[freedomben]

> You should not assume any significant security benefits to containers, regardless of what anyone claims (even a kernel developer - maybe especially them....) because it all depends on Linux kernel security, which is pretty crap.

Completely disagree. How much experience/exposure do you have to kernel security that you say is crap?

> It uses Micro VMs rather than just kernel-level restrictions, so even a Linux kernel security bug shouldn't be able to jump out to the host or other containers/Firecrackers.

You realize that firecracker uses KVM, which is part of the "crap" kernel that you don't trust? A "Linux kernel security bug" could absolutely allow a Firecracker VM to jump to the host or other containers/Firecrackers.

[kitd]

The attack surface of a micro VM is tiny compared with that of a full Linux kernel. That's the issue.

[freedomben]

I don't disagree with you, but that's a very different thing than what GP said. Comparing attack surface is a very different thing than saying that containers don't give you any practical security over a non-containerized process (my paraphrase of OP, subject to misinterpretation). The former (comparing attack surface) is a useful exercise in a high-security environment. The latter is simply a ridiculous thing to say.

[throwaway20371]

Trying to secure a container via non-VM means is a painful slog. You can pretend containers give you security, and then one of the hundreds of different attack vectors provides a breakout. It's been demonstrated time and again, largely because Linux security is just shit and always has been.

[freedomben]

I did it this morning and it wasn't a painful slog, because I don't have to start from scratch with just docker every time. I can reuse work done by others, and there are numerous tools that assist (OpenShift, selinux, seccomp for example). Your example of firecracker is the same thing. It is a tool wrapped around a lower-level implementation (KVM) that covers the primitives so they are easier/faster to use.

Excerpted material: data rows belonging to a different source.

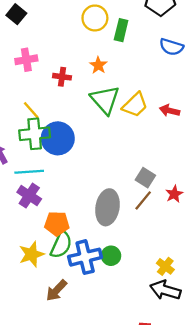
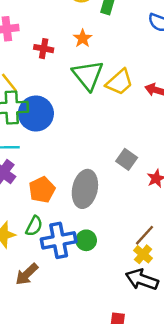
brown line: (143, 200) -> (144, 235), moved
orange pentagon: (57, 224) -> (42, 190), moved, turned -30
green semicircle: (61, 245) -> (34, 226), size x0.7

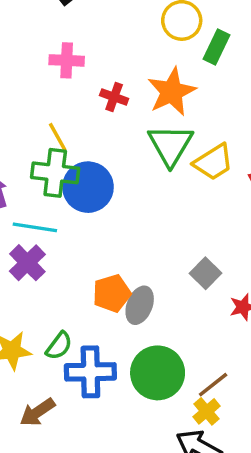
orange star: (83, 38) -> (172, 92), size x1.8
gray ellipse: (85, 189) -> (140, 305), size x0.7
orange pentagon: (42, 190) -> (112, 293), moved
green circle: (86, 240) -> (158, 373), moved, size x1.8

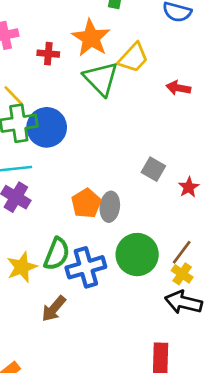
yellow trapezoid: (213, 162) -> (133, 58), moved
green semicircle: (59, 346) -> (57, 254), size x1.4

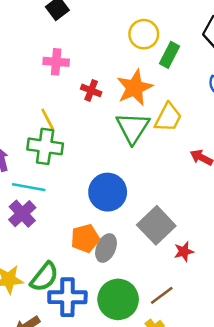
yellow trapezoid: (133, 58) -> (168, 117), turned -32
blue circle: (47, 127) -> (108, 192), moved
gray square: (153, 169) -> (156, 225), size x1.6
brown line: (182, 252) -> (162, 295), moved

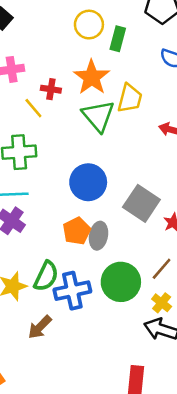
yellow line: (48, 119) -> (33, 108), moved

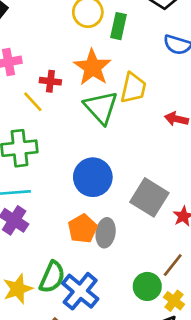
green circle: (121, 282) -> (147, 286), moved, size x0.7
blue cross: (72, 291) -> (80, 291), turned -36

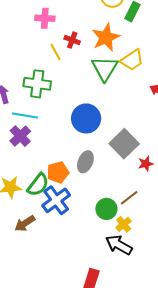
yellow trapezoid: (133, 88) -> (132, 60), turned 30
orange pentagon: (83, 229) -> (58, 172), moved

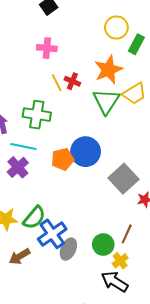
red cross: (72, 40) -> (72, 81), moved
gray ellipse: (85, 162) -> (68, 249), moved
orange pentagon: (58, 172) -> (63, 159), moved
brown line: (129, 198) -> (127, 234), turned -30

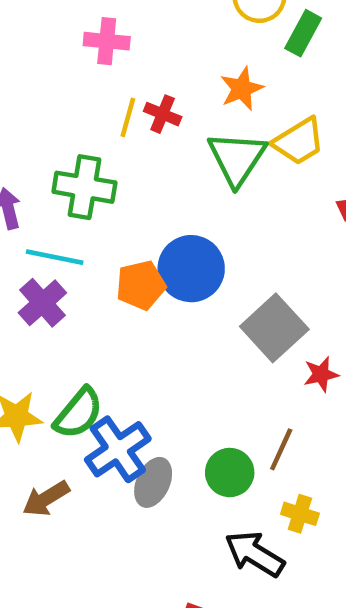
orange star: (108, 70) -> (242, 89), size x0.7
yellow line: (57, 83) -> (128, 117), turned 42
yellow cross: (120, 261) -> (300, 514), moved, turned -35

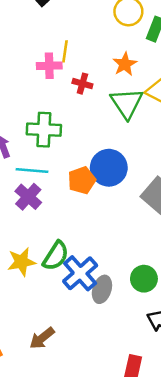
pink cross: (107, 41) -> (49, 66), moved
yellow line: (128, 117) -> (65, 51), moved
brown arrow: (46, 499) -> (42, 338), moved

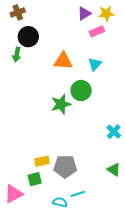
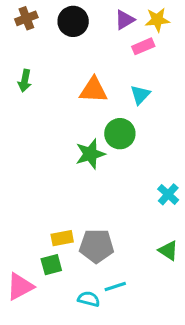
black circle: (28, 37) -> (73, 21), moved

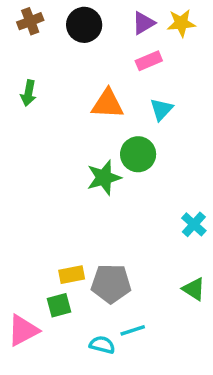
pink rectangle: (143, 46) -> (149, 61), moved

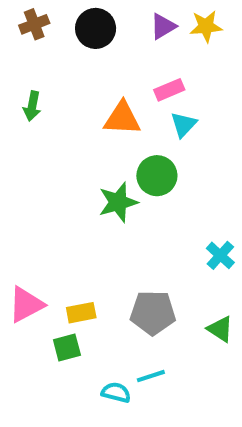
pink rectangle: (149, 61) -> (169, 90), moved
gray pentagon: (111, 284) -> (153, 313), moved
pink triangle: (23, 330) -> (26, 305), moved

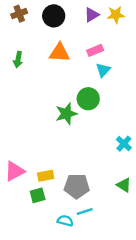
orange triangle: (122, 118) -> (59, 53), moved
gray pentagon: (153, 313) -> (77, 186), moved

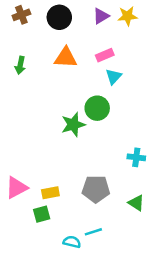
cyan cross: (124, 144) -> (136, 157), turned -35
gray pentagon: (77, 186) -> (96, 189), moved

If your complaint is that container implementations leave the hardening scope to other tools, then sure, but I would argue that's just philosophy difference between the unix approach of do one thing and do it well, and chain tools together to solve problems, and the approach of one program to rule them all.

[throwaway20371]

It's not a philosophical difference, it's just complexity. More complex systems are more prone to failure. If the security system is more complex to set up, it's more likely to fail. More code means more bugs, and more domain-specific knowledge leads to more potential for user error. So if you have 'one program to secure it all', it's almost guaranteed to be better than having to use many programs all in the right way. And it isn't even a defense-in-depth issue because all those layers added to container security are really just to avoid the much larger attack surface; getting rid of attack surfaces reduces what you need to defend.

[throwaway20371]

I don't think there's ever been a year without a half dozen privesc holes in the Linux kernel. Linus is also belligerently anti-security because he thinks it always results in worse user outcomes. And containers were never created with security as a top priority, they're just an amalgamation of resource abstractions, so of course it works as well as anything else not designed with security in mind.

The hypervisor isolates guest kernel bugs from the host by nature of strictly controlling resource use from the lowest level. There are of course hypervisor bugs that allow breakouts, but they are a couple orders of magnitude rarer than the typical Linux privesc bug.